::: Texto dado

Los franciscanos llegan a Portugal en 1217, inmediatamente después del
capítulo general de ese año. Por su aspecto y predicación, la gente les
acoge con curiosidad y, a veces, con una cierta desconfianza,
considerándolos herejes. Pero, una vez superada la primera impresión, ganan
credibilidad y comienzan a echar raíces. En Coimbra les reciben con simpatía
la reina Urraca y su cuñada Sancha. Viendo la pobreza de su vida creen
conveniente ayudarles y les donan una pequeña iglesia, situada en medio de
olivos en la pendiente de una colina cercana a la ciudad. La iglesia estaba
dedicada a San Antonio Abad. Adyacente a la iglesia levantan el pequeño
eremitorio, formado por pequeñas celdas hechas de palos y ramajes. Se llama
convento de Olivares.

::::::

*Objetivo del ejercicio*: Sigue escribiendo el texto sobre la llegada de los franciscanos a Portugal, a partir de donde se detiene. Los registros no tienen nada que ver con el texto.

::: Información dada

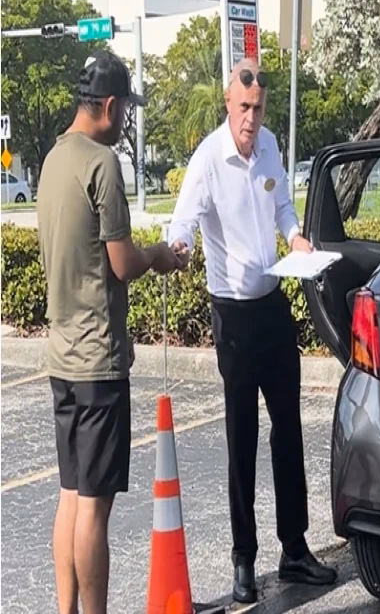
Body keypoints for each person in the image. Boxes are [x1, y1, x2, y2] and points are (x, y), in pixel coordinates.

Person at [168, 58, 337, 604]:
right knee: (241, 436)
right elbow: (183, 222)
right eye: (244, 109)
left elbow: (284, 206)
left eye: (259, 109)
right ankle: (244, 559)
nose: (251, 119)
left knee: (288, 427)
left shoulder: (268, 149)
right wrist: (181, 249)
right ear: (228, 103)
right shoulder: (208, 159)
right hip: (233, 315)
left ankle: (294, 549)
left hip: (271, 305)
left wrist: (295, 238)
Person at [36, 50, 187, 614]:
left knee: (70, 495)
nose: (126, 120)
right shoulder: (101, 164)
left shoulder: (53, 160)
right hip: (98, 360)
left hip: (60, 359)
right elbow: (122, 262)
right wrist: (163, 257)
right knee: (95, 507)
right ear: (107, 105)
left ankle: (67, 610)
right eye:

::::::

*Tu respuesta*:
En el verde altozano de los olivos, los pocos hermanos menores, rudos, sin
letras y mal vestidos, viven en gran pobreza; sólo tienen un deseo: conocer
y seguir a Cristo crucificado. Por eso gozan de la alegría de quien nada
tiene, libres de intrigas y luchas humanas, lejos de afanes de dinero y
lujo, de comodidad y placer. Desde la colina bajan, de dos en dos, a la
ciudad a pedir limosna de puerta en puerta. Y llaman con frecuencia también
a la abadía real en que vive Fernando. No hacen gala de teología ni de
ciencia profana, pero dan un claro testimonio de su radicalidad evangélica.
Visten unas pobres túnicas de saco, con los lomos ceñidos por una ruda
cuerda, con los pies descalzos o calzados con toscas sandalias de madera.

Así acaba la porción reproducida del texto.